County focus; Northern lights' great expectation

Derek Pringle weighs the prospects of Championship glory for Lancashire
Click to follow
The Independent Online
CLEAN sweeps in Manchester, despite the city's sooty industrial past, have nearly always been associated with a certain big-spending football club. But though the winter game may have monopolised the dreams of the Mancunian masses, it is the summer's cricket that may yet deliver the heady reality of grand slam glory to Old Trafford.

Half a mile from the mecca that is Manchester United, the other Old Trafford is on song; Lancashire County Cricket Club are on course for their best ever season. Handily placed in all four major competitions, they begin their quest for cricket's "holy grail", when they play Kent in Saturday's Benson and Hedges Cup final at Lord's.
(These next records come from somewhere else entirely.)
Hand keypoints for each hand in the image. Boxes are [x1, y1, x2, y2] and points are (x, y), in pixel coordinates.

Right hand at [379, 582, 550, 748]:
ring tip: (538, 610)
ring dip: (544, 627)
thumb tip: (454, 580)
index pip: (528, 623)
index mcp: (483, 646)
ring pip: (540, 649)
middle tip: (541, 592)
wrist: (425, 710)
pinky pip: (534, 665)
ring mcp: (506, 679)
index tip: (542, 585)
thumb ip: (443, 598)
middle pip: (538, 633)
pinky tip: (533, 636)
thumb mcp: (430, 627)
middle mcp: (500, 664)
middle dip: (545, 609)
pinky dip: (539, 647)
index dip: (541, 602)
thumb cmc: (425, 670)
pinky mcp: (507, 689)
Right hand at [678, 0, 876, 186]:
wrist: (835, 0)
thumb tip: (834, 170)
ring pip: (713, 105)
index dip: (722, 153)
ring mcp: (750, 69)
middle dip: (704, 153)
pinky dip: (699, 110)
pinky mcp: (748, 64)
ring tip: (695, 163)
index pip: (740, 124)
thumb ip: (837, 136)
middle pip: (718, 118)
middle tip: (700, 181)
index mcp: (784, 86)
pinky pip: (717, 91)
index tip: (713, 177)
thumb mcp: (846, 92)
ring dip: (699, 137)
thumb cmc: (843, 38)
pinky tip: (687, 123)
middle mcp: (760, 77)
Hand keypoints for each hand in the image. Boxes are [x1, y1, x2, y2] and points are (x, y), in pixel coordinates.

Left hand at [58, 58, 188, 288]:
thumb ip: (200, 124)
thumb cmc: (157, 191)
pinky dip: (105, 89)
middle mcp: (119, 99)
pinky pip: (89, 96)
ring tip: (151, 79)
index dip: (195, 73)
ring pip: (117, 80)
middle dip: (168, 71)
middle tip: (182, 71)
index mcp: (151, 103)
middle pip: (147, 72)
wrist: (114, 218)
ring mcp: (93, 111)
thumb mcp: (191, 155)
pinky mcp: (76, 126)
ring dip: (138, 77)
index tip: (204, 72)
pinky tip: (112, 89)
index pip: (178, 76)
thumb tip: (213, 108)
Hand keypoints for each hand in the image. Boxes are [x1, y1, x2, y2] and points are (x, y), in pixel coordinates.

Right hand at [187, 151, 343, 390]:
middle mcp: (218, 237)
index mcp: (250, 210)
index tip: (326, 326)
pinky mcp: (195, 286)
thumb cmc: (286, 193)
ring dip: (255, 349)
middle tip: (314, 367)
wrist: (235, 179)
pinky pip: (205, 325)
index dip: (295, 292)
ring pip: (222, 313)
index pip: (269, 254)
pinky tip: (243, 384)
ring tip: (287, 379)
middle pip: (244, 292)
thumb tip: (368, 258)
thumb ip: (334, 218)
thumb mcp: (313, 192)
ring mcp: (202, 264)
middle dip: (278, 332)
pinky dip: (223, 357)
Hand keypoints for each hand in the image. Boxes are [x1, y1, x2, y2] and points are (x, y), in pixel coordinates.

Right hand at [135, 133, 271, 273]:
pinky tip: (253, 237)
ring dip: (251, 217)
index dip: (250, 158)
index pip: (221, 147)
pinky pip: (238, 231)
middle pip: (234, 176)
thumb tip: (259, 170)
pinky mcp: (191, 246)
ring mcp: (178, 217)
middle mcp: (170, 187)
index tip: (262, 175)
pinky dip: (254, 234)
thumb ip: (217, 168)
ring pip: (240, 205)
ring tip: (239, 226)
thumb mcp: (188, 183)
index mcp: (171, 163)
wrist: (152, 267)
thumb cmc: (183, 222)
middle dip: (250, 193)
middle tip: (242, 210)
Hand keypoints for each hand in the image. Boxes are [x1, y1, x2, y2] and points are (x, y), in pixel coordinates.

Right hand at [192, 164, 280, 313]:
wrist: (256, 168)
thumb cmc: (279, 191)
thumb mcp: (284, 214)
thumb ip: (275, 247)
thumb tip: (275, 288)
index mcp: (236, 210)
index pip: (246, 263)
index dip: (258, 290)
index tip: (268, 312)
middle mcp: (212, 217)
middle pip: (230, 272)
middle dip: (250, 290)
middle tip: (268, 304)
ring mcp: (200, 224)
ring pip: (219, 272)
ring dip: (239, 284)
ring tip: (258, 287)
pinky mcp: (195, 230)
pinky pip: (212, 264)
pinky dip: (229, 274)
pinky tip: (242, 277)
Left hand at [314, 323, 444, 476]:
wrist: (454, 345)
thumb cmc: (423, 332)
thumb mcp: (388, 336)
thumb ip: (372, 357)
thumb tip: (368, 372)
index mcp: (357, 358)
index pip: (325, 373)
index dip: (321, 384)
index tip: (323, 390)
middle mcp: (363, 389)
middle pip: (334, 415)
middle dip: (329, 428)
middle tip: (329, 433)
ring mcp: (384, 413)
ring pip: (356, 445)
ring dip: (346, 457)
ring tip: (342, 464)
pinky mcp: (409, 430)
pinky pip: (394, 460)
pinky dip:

It promises much, not least a resurgent North versus a South clinging to past deeds; pitting sippers against suppers and Pimm's against ale.

With three men (Atherton, Gallian and Martin) in the England side and three more (Watkinson, Crawley and Chapple) on the fringes, no side at present epitomises northern England's cricketing renaissance as overtly as Lancashire, who must start the day as favourites. However, their captain Mike Watkinson is more cautious. "I think it will be pretty even," he said, back with his county after being left out by England for the Third Test. "Kent have some dangerous players, who can adapt to the rapidly changing situations of one-day cricket."

Doubts may linger in Lancashire minds. Their 34-year long allergy to the Championship irks many, not least those pushing the club's future as a member of the high-profile "Big Five". Watkinson, while acknowledging "superb support", reckons there is an element of the membership who won't be content until the club have again won the famous pennant (they shared the title with Surrey in 1950). "In the past, Lancashire have perhaps under-achieved in this area, but this year, we've definitely got a side capable of winning it," Watkinson said.

Test calls - seen by some as a fiendish plot by a despotic Yorkshireman - have not helped their cause either. After a storming start to the season, they have slipped to seventh place in the Championship, though they have a game in hand. Though Middlesex and Essex both won the Championship with 24 and 13 Test calls respectively, a four-day contest makes these absences harder to absorb. Watkinson recognises this: "While Test calls always give you a high profile, they have really stretched our resources. With one or two players getting injured as well, it has not been easy, and the lads have responded magnificently. Against Essex we had five regulars missing, but we still won the four-day match and the Sunday League. You can't ask for more than that, though it is not an ideal situation to be in, week in and week out."

Watkinson's own form for his county, in line with Atherton's for England (until Edgbaston), has positively bloomed at the helm. So far, two centuries and some impressive bowling performances, including six for 91 against Essex, have helped catch the eye of the England selectors.

The loss of their captain at this stage of the season might undermine their four-day aspirations. However, over the last 10 years Lancashire have prided themselves on being an efficiently run club, who unlike many others have always had an ear closely trained to the dressing-room. The Lancashire coach David Lloyd, a strong factor in the county's revival, believes this has been crucial in their development as a team.

"If you run a sound club," Lloyd said, "you will get the right response from the players. Maybe we are just lucky that we have a great set of lads with no difficult characters. But it does help if you minimise the things they can get upset about."

Lloyd, who likes to rationalise, believes Lancashire's approach owes much to the psychology of boxing. "I've told the lads that they have to go and impose themselves straight away, just like Chris Eubank would do. If one-day cricket is played properly it is more a science than a slog, but the thinking is better done on the field than off it.

"A lot of people reckon if you win the toss at Lord's, you win the game," Lloyd said. "Well that's rubbish. I remember Bobby Simpson saying to me that when a player is 20 years old and he's batting at No 4, he just turns up and bats, without giving it the slightest thought. Yet when he reaches 30, he starts looking at the pitch and the wind and assessing all manner of things, even before a ball is bowled.

"Why does he do it? It is still the same game he played when he was 21. Well, Lancashire are mostly under 30, but on Saturday, we'll be approaching things as if we were 21."